In conclusion, what it provides:
- Convenient selection of subject/study sets to apply certain processing pipelines
- Definitions of inputs via Tags or filepatterns with wildcards
- Composition of processing pipelines based on predefined scripts/jobs (mostly MATLAB), or custom MATLAB/BASH/Python code
- Submission of jobs to a cluster (Slurm/SGE) with direct access to logs and errors
The Batchtool Window
Consider Figure 2 below: the subject/studies table on the left is used for the selection of subject/studies on which you want to run your batch. You can use the filter bars to create the subgroup you want to work on (see Subject/Studies table). Select on "Batchtool" on the top toolbar (A) to open the batchtool. Below you see the structure of the Bacthtool window. It allows to compose the batch out of single jobs. Jobs are added from the menu (D). You can save batches (E), which then appear in the batch list (C). To open an overview of currently running jobs open the "Gridstats" window (B) or (H).

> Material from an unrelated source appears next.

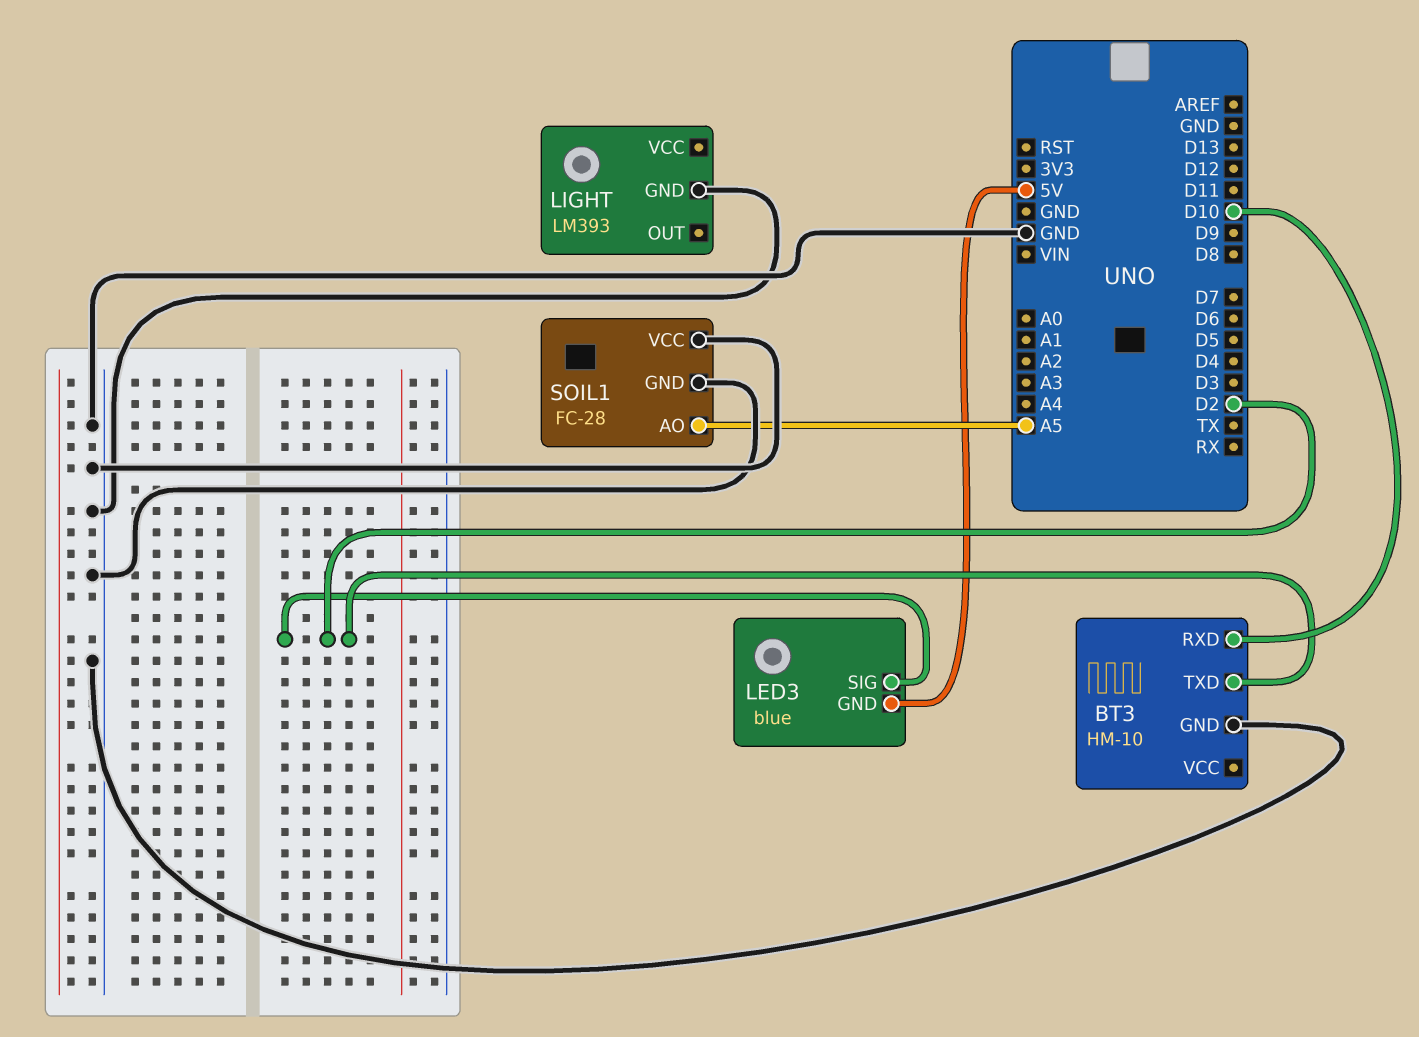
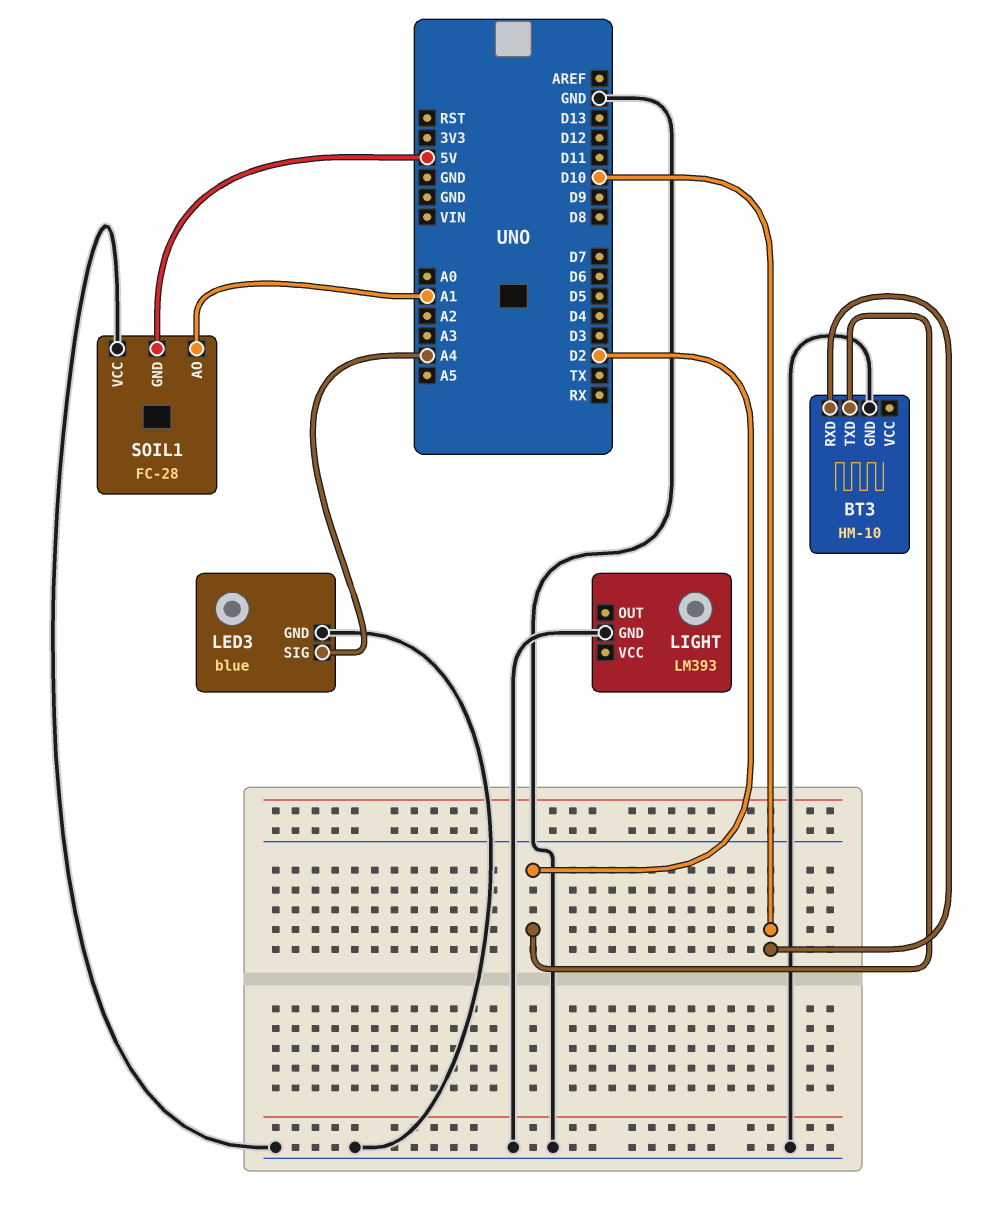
LED3 pin GND: 5V -> GND
LED3 pin SIG: D2 -> A4
SOIL1 pin AO: A5 -> A1
SOIL1 pin GND: GND -> 5V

Depending on the selection level (Subjects or Studies) launched jobs are iterated over subjects (patients) or studies.
In a scenario where you have multiple studies per patient, which have to be linked in some sense, the subject level is appropriate. For example, think of a neuroimaging analysis where you a have a CT study (which contains, e.g. electrode information) and a MR study (which contains soft tissue anatomical information), or, simple a longitudinal analysis. Otherwise, when you have studies, where all studies are treated equally, the study level is appropriate.

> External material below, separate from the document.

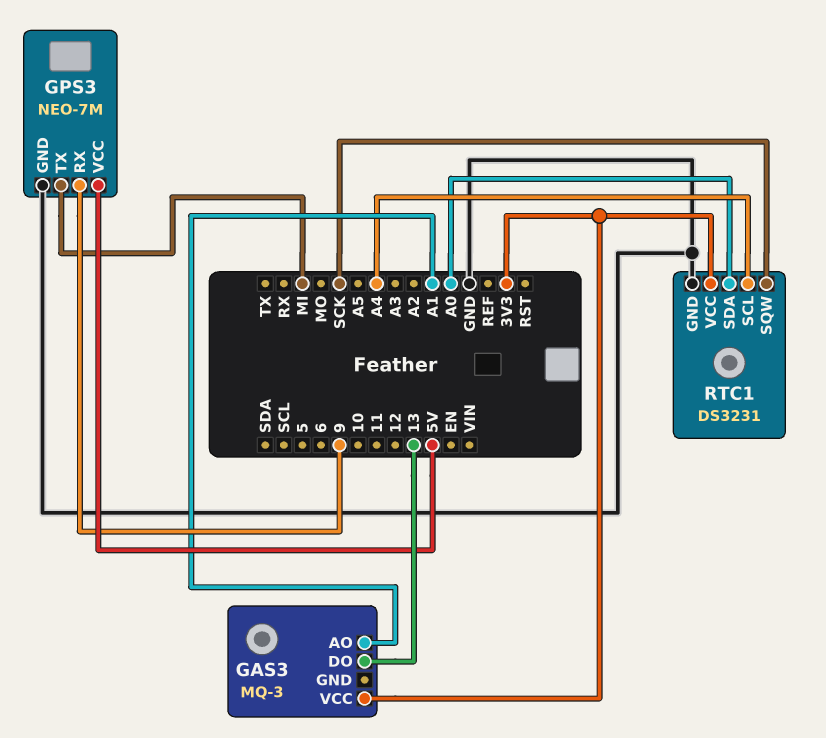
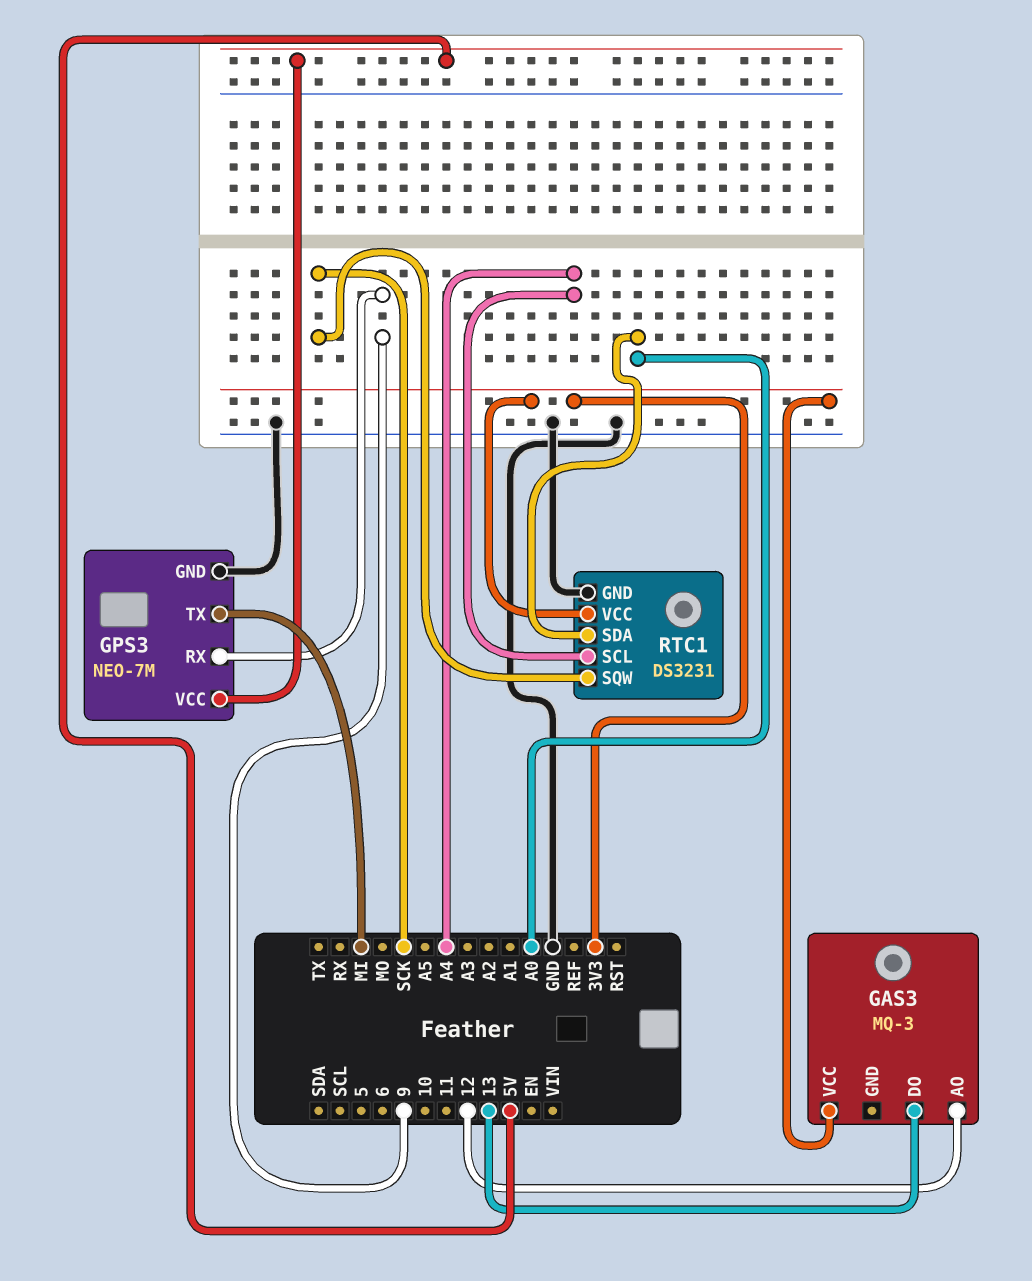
GAS3 pin AO: A1 -> 12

Figure 2: Batchtool overview.
The Anatomy of a Job
A job consists of a list of arguments. There are several types of arguments:
-
FILE
All input images/series are given as FILE arguments. Usually you give a FILE pattern instead of an explicit filename. A FIle pattern is a combination of subfolders, filename and wildcards. For example: subfolder1/subf*/s0__.nii. It can contains asterisks (*) as a placeholder for an arbitrary character sequence, or a underscore "_" for a single character placeholder. Internally, the wildcards are the same as for SQL "like" statement (the '*' is replaced by '%'). A FILE argument also includes a reference to a study or patient. Depending on the selection level (subject or study), different "study references" are possible. -
OUT
A name of a file including the subfolder. No wildcards are allowed here. - PATHOUT
- NUMERIC
- STRING
- LOGICAL
- OPTION
Figure 3: The anatomy of a single job.